Note:
This topic has been translated from a Chinese forum by GPT and might contain errors.Original topic: TiCDC CDC:ErrSnapshotLostByGC报错,gc-ttl配置 172800 ,gc_safe_point 一直再推进
【TiDB Usage Environment】Production
【TiDB Version】v5.4.0
【Encountered Problem】
An exception of oversized messages occurred at 3 AM on the 18th and was not handled in time.
After adjusting parameters around 2 PM, an error ErrSnapshotLostByGC was reported. The task could not continue.
[CDC:ErrSnapshotLostByGC] fail to create or maintain changefeed due to snapshot loss caused by GC. checkpoint-ts 434656888387272706 is earlier than or equal to GC safepoint at 434667331771695104"
【Documentation Description】
The downstream continued to be abnormal, and TiCDC failed multiple retries.
In this scenario, TiCDC will save task information. Since TiCDC has already set the service GC safepoint in PD, data after the synchronization task checkpoint will not be cleaned by TiKV GC within the effective period of gc-ttl.
gc-ttl: 172800
Why was the data GC’d so quickly, and are there any other parameters to control this?

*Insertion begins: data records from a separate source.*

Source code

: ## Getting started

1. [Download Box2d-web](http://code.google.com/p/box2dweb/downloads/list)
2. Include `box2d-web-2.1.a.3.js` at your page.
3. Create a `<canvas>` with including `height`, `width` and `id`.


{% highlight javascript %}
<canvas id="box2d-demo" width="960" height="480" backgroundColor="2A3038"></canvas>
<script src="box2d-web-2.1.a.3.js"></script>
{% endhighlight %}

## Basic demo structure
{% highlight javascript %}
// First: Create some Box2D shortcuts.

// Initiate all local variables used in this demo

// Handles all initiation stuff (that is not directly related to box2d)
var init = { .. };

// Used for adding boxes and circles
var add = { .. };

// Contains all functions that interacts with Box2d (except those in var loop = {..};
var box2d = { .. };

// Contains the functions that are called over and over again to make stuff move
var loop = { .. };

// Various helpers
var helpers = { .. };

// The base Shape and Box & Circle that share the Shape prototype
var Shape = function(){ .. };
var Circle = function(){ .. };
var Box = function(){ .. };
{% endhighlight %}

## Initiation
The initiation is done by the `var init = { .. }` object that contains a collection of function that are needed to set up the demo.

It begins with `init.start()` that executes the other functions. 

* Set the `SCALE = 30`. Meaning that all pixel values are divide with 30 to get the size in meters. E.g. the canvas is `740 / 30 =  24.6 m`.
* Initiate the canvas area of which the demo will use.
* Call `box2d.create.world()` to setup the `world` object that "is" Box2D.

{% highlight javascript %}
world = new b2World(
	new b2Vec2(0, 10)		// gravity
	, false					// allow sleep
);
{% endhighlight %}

【Reproduction Path】What operations were performed to cause the problem
【Problem Phenomenon and Impact】
【Attachments】
- Relevant logs, configuration files, Grafana monitoring (https://metricstool.pingcap.com/)

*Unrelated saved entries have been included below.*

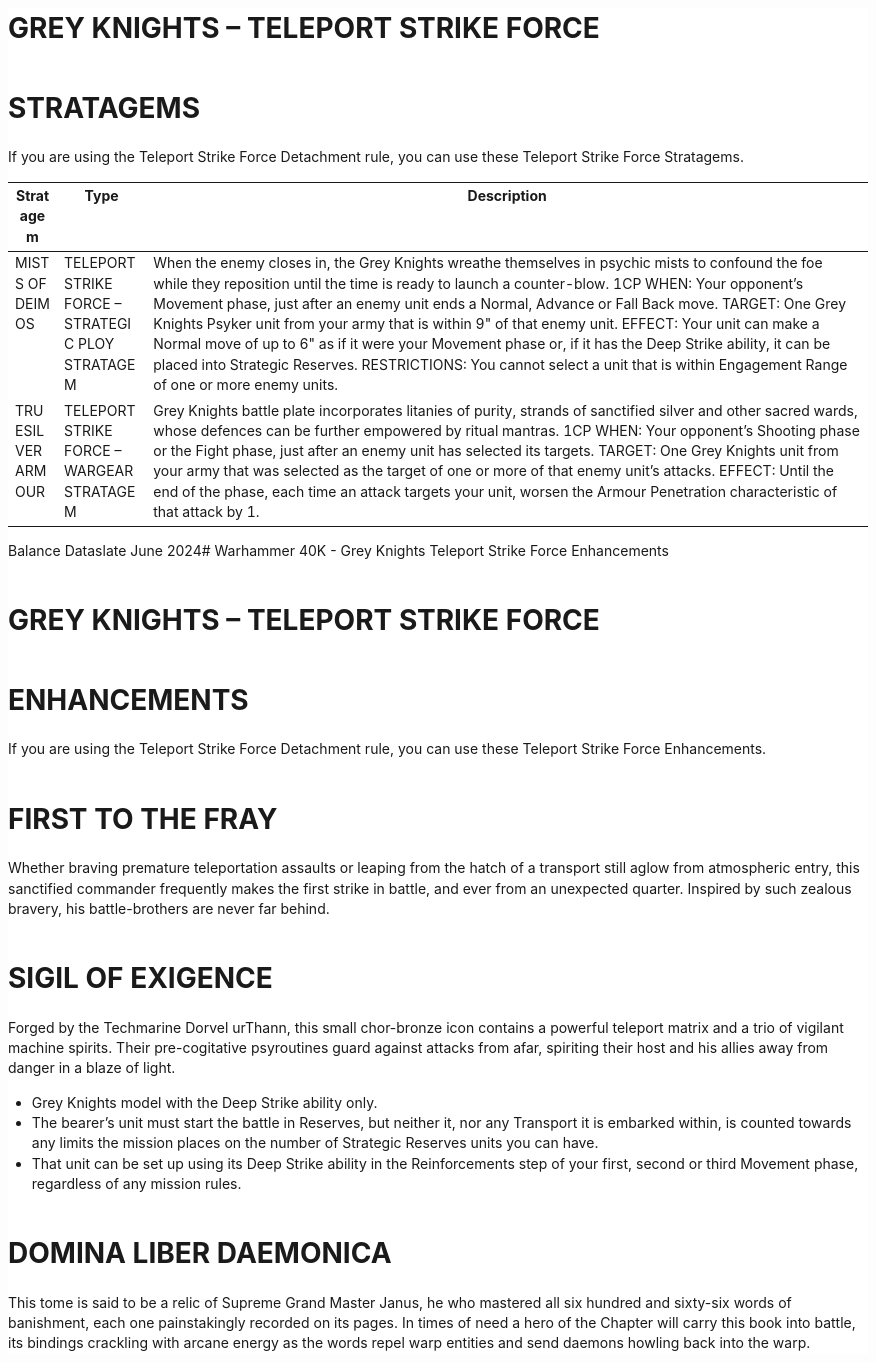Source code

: # GREY KNIGHTS – TELEPORT STRIKE FORCE

# STRATAGEMS

If you are using the Teleport Strike Force Detachment rule, you can use these Teleport Strike Force Stratagems.

|Stratagem|Type|Description|
|---|---|---|
|MISTS OF DEIMOS|TELEPORT STRIKE FORCE – STRATEGIC PLOY STRATAGEM|When the enemy closes in, the Grey Knights wreathe themselves in psychic mists to confound the foe while they reposition until the time is ready to launch a counter-blow. 1CP WHEN: Your opponent’s Movement phase, just after an enemy unit ends a Normal, Advance or Fall Back move. TARGET: One Grey Knights Psyker unit from your army that is within 9" of that enemy unit. EFFECT: Your unit can make a Normal move of up to 6" as if it were your Movement phase or, if it has the Deep Strike ability, it can be placed into Strategic Reserves. RESTRICTIONS: You cannot select a unit that is within Engagement Range of one or more enemy units.|
|TRUESILVER ARMOUR|TELEPORT STRIKE FORCE – WARGEAR STRATAGEM|Grey Knights battle plate incorporates litanies of purity, strands of sanctified silver and other sacred wards, whose defences can be further empowered by ritual mantras. 1CP WHEN: Your opponent’s Shooting phase or the Fight phase, just after an enemy unit has selected its targets. TARGET: One Grey Knights unit from your army that was selected as the target of one or more of that enemy unit’s attacks. EFFECT: Until the end of the phase, each time an attack targets your unit, worsen the Armour Penetration characteristic of that attack by 1.|

Balance Dataslate June 2024# Warhammer 40K - Grey Knights Teleport Strike Force Enhancements

# GREY KNIGHTS – TELEPORT STRIKE FORCE

# ENHANCEMENTS

If you are using the Teleport Strike Force Detachment rule, you can use these Teleport Strike Force Enhancements.

# FIRST TO THE FRAY

Whether braving premature teleportation assaults or leaping from the hatch of a transport still aglow from atmospheric entry, this sanctified commander frequently makes the first strike in battle, and ever from an unexpected quarter. Inspired by such zealous bravery, his battle-brothers are never far behind.

# SIGIL OF EXIGENCE

Forged by the Techmarine Dorvel urThann, this small chor-bronze icon contains a powerful teleport matrix and a trio of vigilant machine spirits. Their pre-cogitative psyroutines guard against attacks from afar, spiriting their host and his allies away from danger in a blaze of light.

- Grey Knights model with the Deep Strike ability only.
- The bearer’s unit must start the battle in Reserves, but neither it, nor any Transport it is embarked within, is counted towards any limits the mission places on the number of Strategic Reserves units you can have.
- That unit can be set up using its Deep Strike ability in the Reinforcements step of your first, second or third Movement phase, regardless of any mission rules.

# DOMINA LIBER DAEMONICA

This tome is said to be a relic of Supreme Grand Master Janus, he who mastered all six hundred and sixty-six words of banishment, each one painstakingly recorded on its pages. In times of need a hero of the Chapter will carry this book into battle, its bindings crackling with arcane energy as the words repel warp entities and send daemons howling back into the warp.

- TiUP Cluster information
- TiUP Cluster Edit config information
- TiDB-Overview monitoring
- Corresponding module Grafana monitoring (if any, such as BR, TiDB-binlog, TiCDC, etc.)

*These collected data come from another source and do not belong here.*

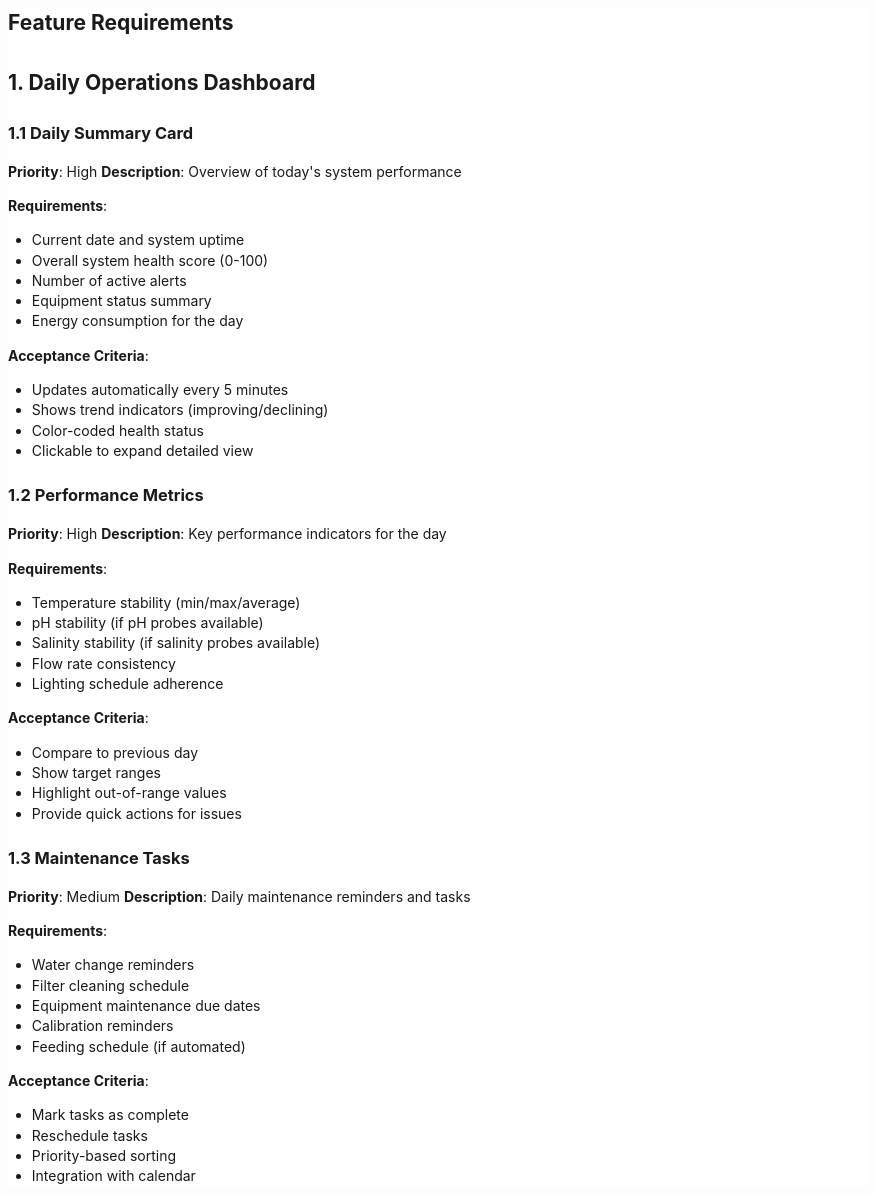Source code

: ## Feature Requirements

## 1. Daily Operations Dashboard

### 1.1 Daily Summary Card
**Priority**: High
**Description**: Overview of today's system performance

**Requirements**:
- Current date and system uptime
- Overall system health score (0-100)
- Number of active alerts
- Equipment status summary
- Energy consumption for the day

**Acceptance Criteria**:
- Updates automatically every 5 minutes
- Shows trend indicators (improving/declining)
- Color-coded health status
- Clickable to expand detailed view

### 1.2 Performance Metrics
**Priority**: High
**Description**: Key performance indicators for the day

**Requirements**:
- Temperature stability (min/max/average)
- pH stability (if pH probes available)
- Salinity stability (if salinity probes available)
- Flow rate consistency
- Lighting schedule adherence

**Acceptance Criteria**:
- Compare to previous day
- Show target ranges
- Highlight out-of-range values
- Provide quick actions for issues

### 1.3 Maintenance Tasks
**Priority**: Medium
**Description**: Daily maintenance reminders and tasks

**Requirements**:
- Water change reminders
- Filter cleaning schedule
- Equipment maintenance due dates
- Calibration reminders
- Feeding schedule (if automated)

**Acceptance Criteria**:
- Mark tasks as complete
- Reschedule tasks
- Priority-based sorting
- Integration with calendar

- Corresponding module logs (including logs one hour before and after the problem)
20220718TiCDC问题排查确认.txt (14.9 KB)
cdc0718.log.tar.gz (8.4 MB)
If the question is about performance optimization or fault troubleshooting, please download the script and run it. Please select all and copy-paste the terminal output results for upload.